Israel Feldman, a Jewish man from Odessa, was a widower with a young daughter who spent several years in Egypt and Palestine before coming to Australia. In 1915 he came to Perth where his parents and brother lived. Like his father Israel worked in Australia as a marine collector.
Enlisting in the AIF he sailed with the 51st Battalion to England. While there he got sick with trachoma and was returned to Australia.
After the war he lived in Perth, naturalising in 1925, but soon after that he disappears from the records.
Arvid Soderberg, a Finn from Helsingfors, came to South Australia in 1910, settled in Renmark and worked as a fisherman.
He served with the 32nd Battalion on the Western Front until he got sick with nephritis and was returned to Australia in 1917.

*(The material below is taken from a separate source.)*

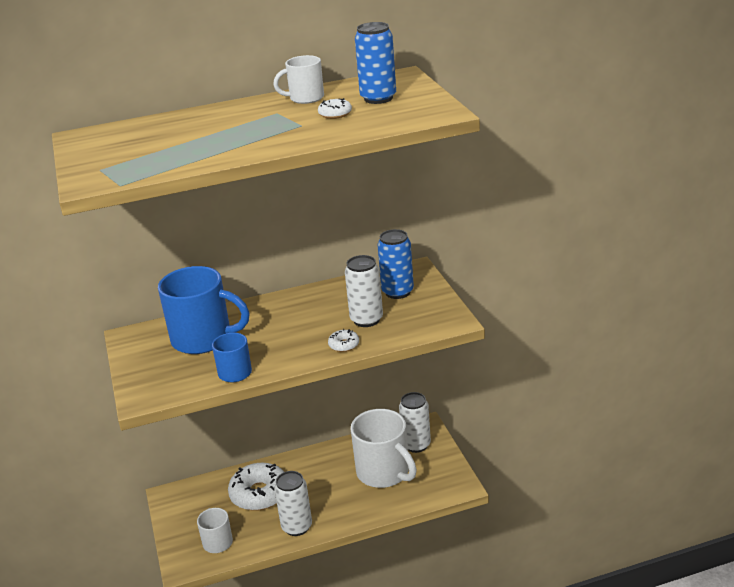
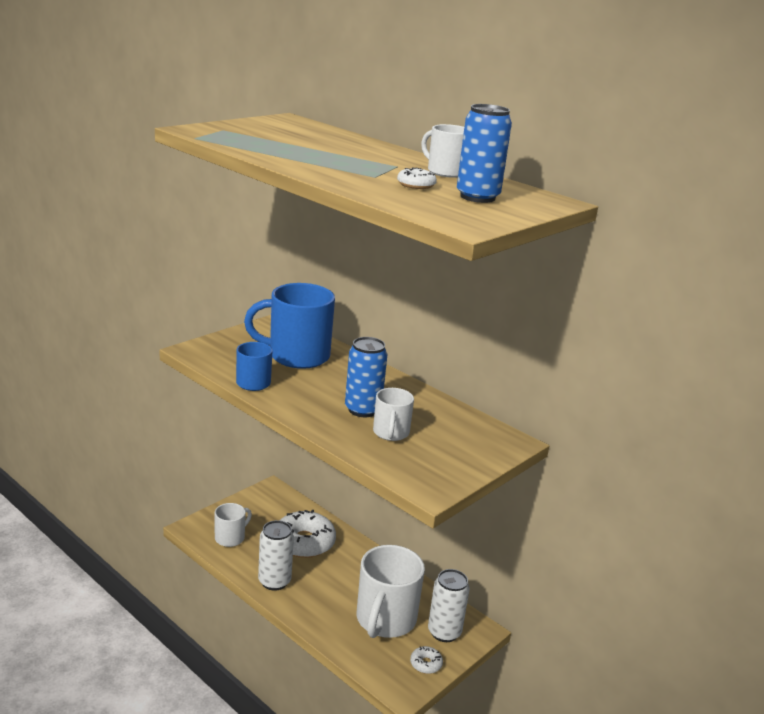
camera: 55 degrees right, 5 degrees down
(203, 339) = (296, 356): blue mug -> blue mug turned 105 degrees clockwise
(344, 345) = (336, 430): white donut -> white donut (426, 664)
(366, 320) = (391, 433): white can -> white mug
(397, 292) = (458, 441): blue can -> blue can (362, 410)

After the war he married an Australian girl, Dorothy May Patey, and had a large family. He continued his occupation of a fisherman living in the Renmark area.
Edward Ernest Baschbauer from Vindava (Ventspils) in Latvia came to Western Australia in 1910 as a seaman and worked as a millhand, mill wright, engineer, and carpenter. When interviewed for his naturalisation application in 1913 the policeman commented ‘he appeared to me to be rather a superior individual in his dress and manner’.

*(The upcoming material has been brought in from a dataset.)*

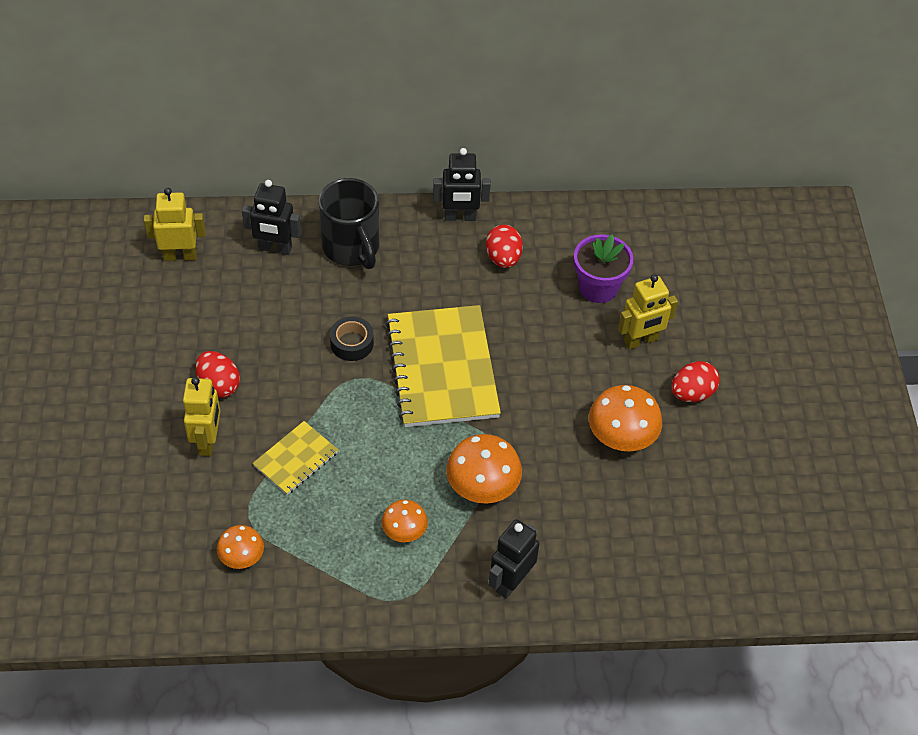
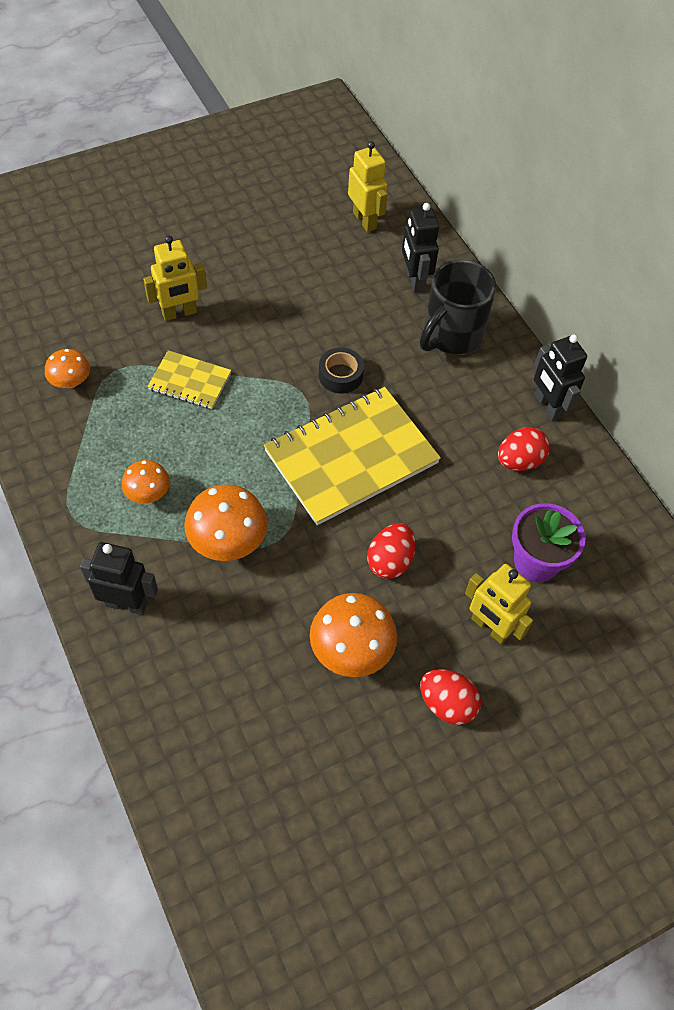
camera: 65 degrees right, 5 degrees up
(219, 385) = (241, 298): red egg -> red egg (390, 561)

He served with the 5th Pioneer Battalion on the Western Front attaining the rank of Lance Corporal. In May 1917 at the battle for Bullecourt he was severely wounded, his right am was amputated, and a month later he died of sepsis in an English hospital.
Theofil Volkofsky, a man of Polish-Ukrainian origin from Lipki near Kiev, received education in a teachers’ college and came to Australia in 1910 from the Russian Far East. Trying several labouring jobs he started a business, fishing in Bourke.
Enlisting in the AIF in Dubbo, he was diagnosed with TB and discharged from the army in December 1916.
Working in the Bourke area, he made his way to one of the prosperous sheep stations. In 1928 he married an Australian nurse, Thelma McKean and had three children. His son Thomas told the story of the outback endurance of his father.
Norman Myer, a Jewish boy born in Tatarsk, near Mogilev in Belarus, came to Melbourne in 1909 on the invitation of his uncle Sidney Myer, the founder of the Myer Emporium.
He was a student of Wesley College when he enlisted in the AIF at the age of 19. He served on the Western Front, being allocated to artillery units, where he made his way from a Driver to Lieutenant.
After the war he stayed in London, studying silk manufacturing as part of his vocational training. Returning to Australia in 1920 he joined his uncle’s business, the Myer Emporium. Knighted in 1956, he was chairman of the Sidney Myer charity trust, well known all over Melbourne.